*INPUT RECORDS*
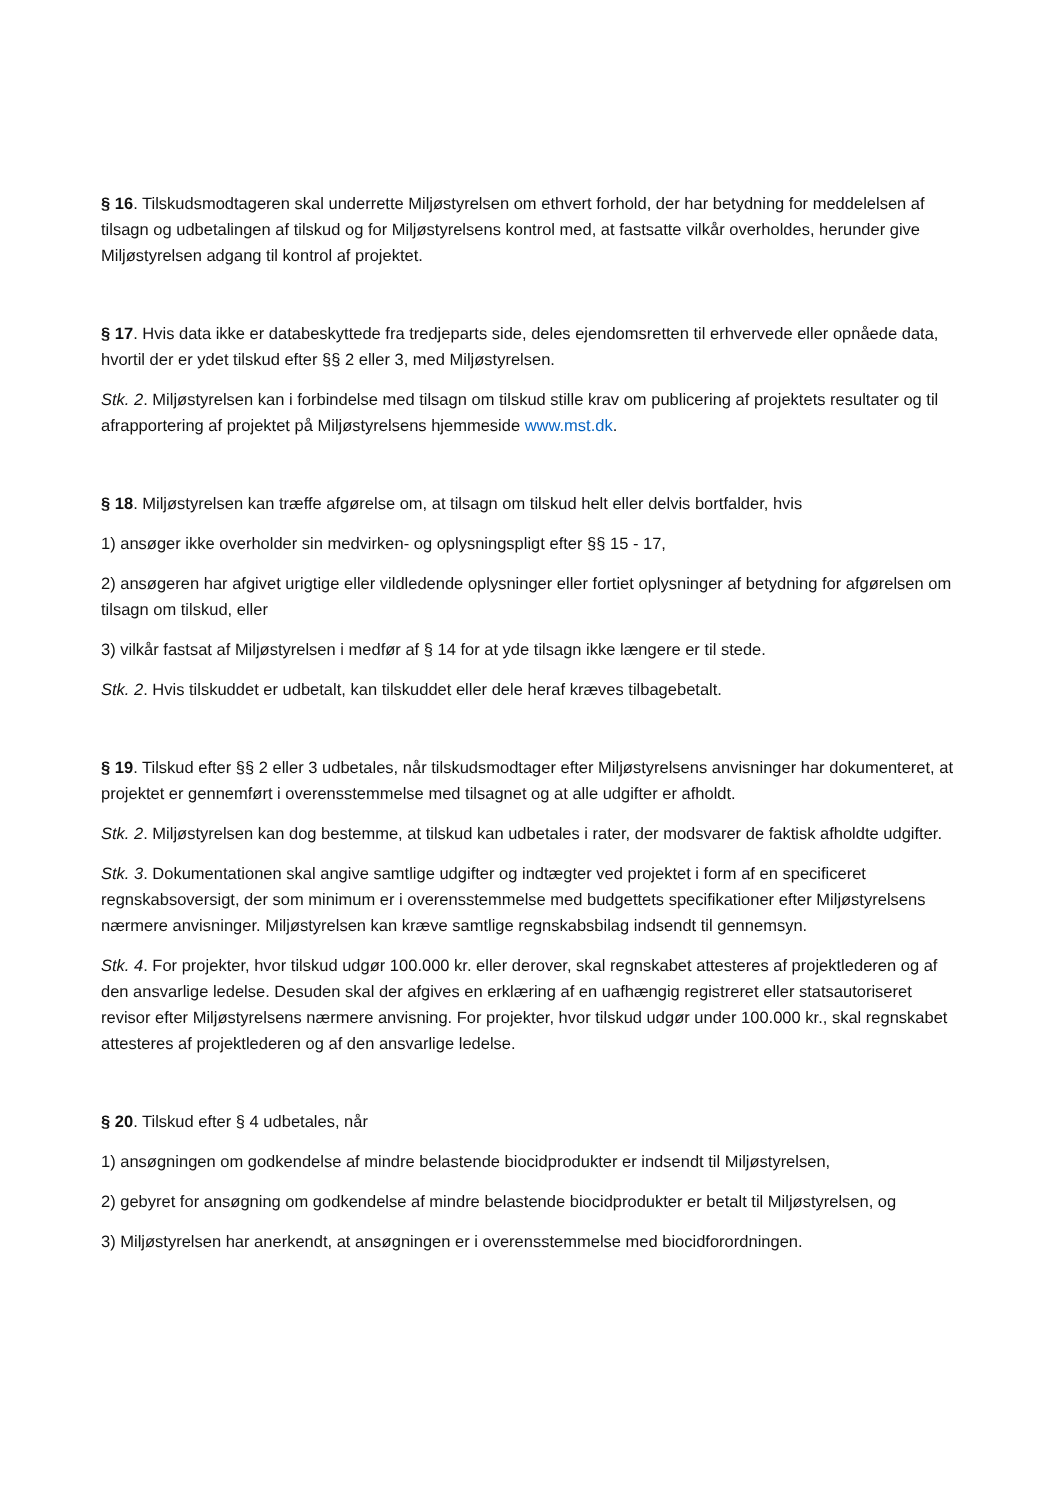§ 16. Tilskudsmodtageren skal underrette Miljøstyrelsen om ethvert forhold, der har betydning for meddelelsen af tilsagn og udbetalingen af tilskud og for Miljøstyrelsens kontrol med, at fastsatte vilkår overholdes, herunder give Miljøstyrelsen adgang til kontrol af projektet.
§ 17. Hvis data ikke er databeskyttede fra tredjeparts side, deles ejendomsretten til erhvervede eller opnåede data, hvortil der er ydet tilskud efter §§ 2 eller 3, med Miljøstyrelsen.
Stk. 2. Miljøstyrelsen kan i forbindelse med tilsagn om tilskud stille krav om publicering af projektets resultater og til afrapportering af projektet på Miljøstyrelsens hjemmeside www.mst.dk.
§ 18. Miljøstyrelsen kan træffe afgørelse om, at tilsagn om tilskud helt eller delvis bortfalder, hvis
1) ansøger ikke overholder sin medvirken- og oplysningspligt efter §§ 15 - 17,
2) ansøgeren har afgivet urigtige eller vildledende oplysninger eller fortiet oplysninger af betydning for afgørelsen om tilsagn om tilskud, eller
3) vilkår fastsat af Miljøstyrelsen i medfør af § 14 for at yde tilsagn ikke længere er til stede.
Stk. 2. Hvis tilskuddet er udbetalt, kan tilskuddet eller dele heraf kræves tilbagebetalt.
§ 19. Tilskud efter §§ 2 eller 3 udbetales, når tilskudsmodtager efter Miljøstyrelsens anvisninger har dokumenteret, at projektet er gennemført i overensstemmelse med tilsagnet og at alle udgifter er afholdt.
Stk. 2. Miljøstyrelsen kan dog bestemme, at tilskud kan udbetales i rater, der modsvarer de faktisk afholdte udgifter.
Stk. 3. Dokumentationen skal angive samtlige udgifter og indtægter ved projektet i form af en specificeret regnskabsoversigt, der som minimum er i overensstemmelse med budgettets specifikationer efter Miljøstyrelsens nærmere anvisninger. Miljøstyrelsen kan kræve samtlige regnskabsbilag indsendt til gennemsyn.
Stk. 4. For projekter, hvor tilskud udgør 100.000 kr. eller derover, skal regnskabet attesteres af projektlederen og af den ansvarlige ledelse. Desuden skal der afgives en erklæring af en uafhængig registreret eller statsautoriseret revisor efter Miljøstyrelsens nærmere anvisning. For projekter, hvor tilskud udgør under 100.000 kr., skal regnskabet attesteres af projektlederen og af den ansvarlige ledelse.
§ 20. Tilskud efter § 4 udbetales, når
1) ansøgningen om godkendelse af mindre belastende biocidprodukter er indsendt til Miljøstyrelsen,
2) gebyret for ansøgning om godkendelse af mindre belastende biocidprodukter er betalt til Miljøstyrelsen, og
3) Miljøstyrelsen har anerkendt, at ansøgningen er i overensstemmelse med biocidforordningen.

*EXERCISE REQUIREMENTS*
Quote only what lies between the first line of the records and the line containing "Stk. 2. Hvis", please, including both lines and excluding images.

*WRITTEN RESPONSE*
§ 16. Tilskudsmodtageren skal underrette Miljøstyrelsen om ethvert forhold, der har betydning for meddelelsen af tilsagn og udbetalingen af tilskud og for Miljøstyrelsens kontrol med, at fastsatte vilkår overholdes, herunder give Miljøstyrelsen adgang til kontrol af projektet.
§ 17. Hvis data ikke er databeskyttede fra tredjeparts side, deles ejendomsretten til erhvervede eller opnåede data, hvortil der er ydet tilskud efter §§ 2 eller 3, med Miljøstyrelsen.
Stk. 2. Miljøstyrelsen kan i forbindelse med tilsagn om tilskud stille krav om publicering af projektets resultater og til afrapportering af projektet på Miljøstyrelsens hjemmeside www.mst.dk.
§ 18. Miljøstyrelsen kan træffe afgørelse om, at tilsagn om tilskud helt eller delvis bortfalder, hvis
1) ansøger ikke overholder sin medvirken- og oplysningspligt efter §§ 15 - 17,
2) ansøgeren har afgivet urigtige eller vildledende oplysninger eller fortiet oplysninger af betydning for afgørelsen om tilsagn om tilskud, eller
3) vilkår fastsat af Miljøstyrelsen i medfør af § 14 for at yde tilsagn ikke længere er til stede.
Stk. 2. Hvis tilskuddet er udbetalt, kan tilskuddet eller dele heraf kræves tilbagebetalt.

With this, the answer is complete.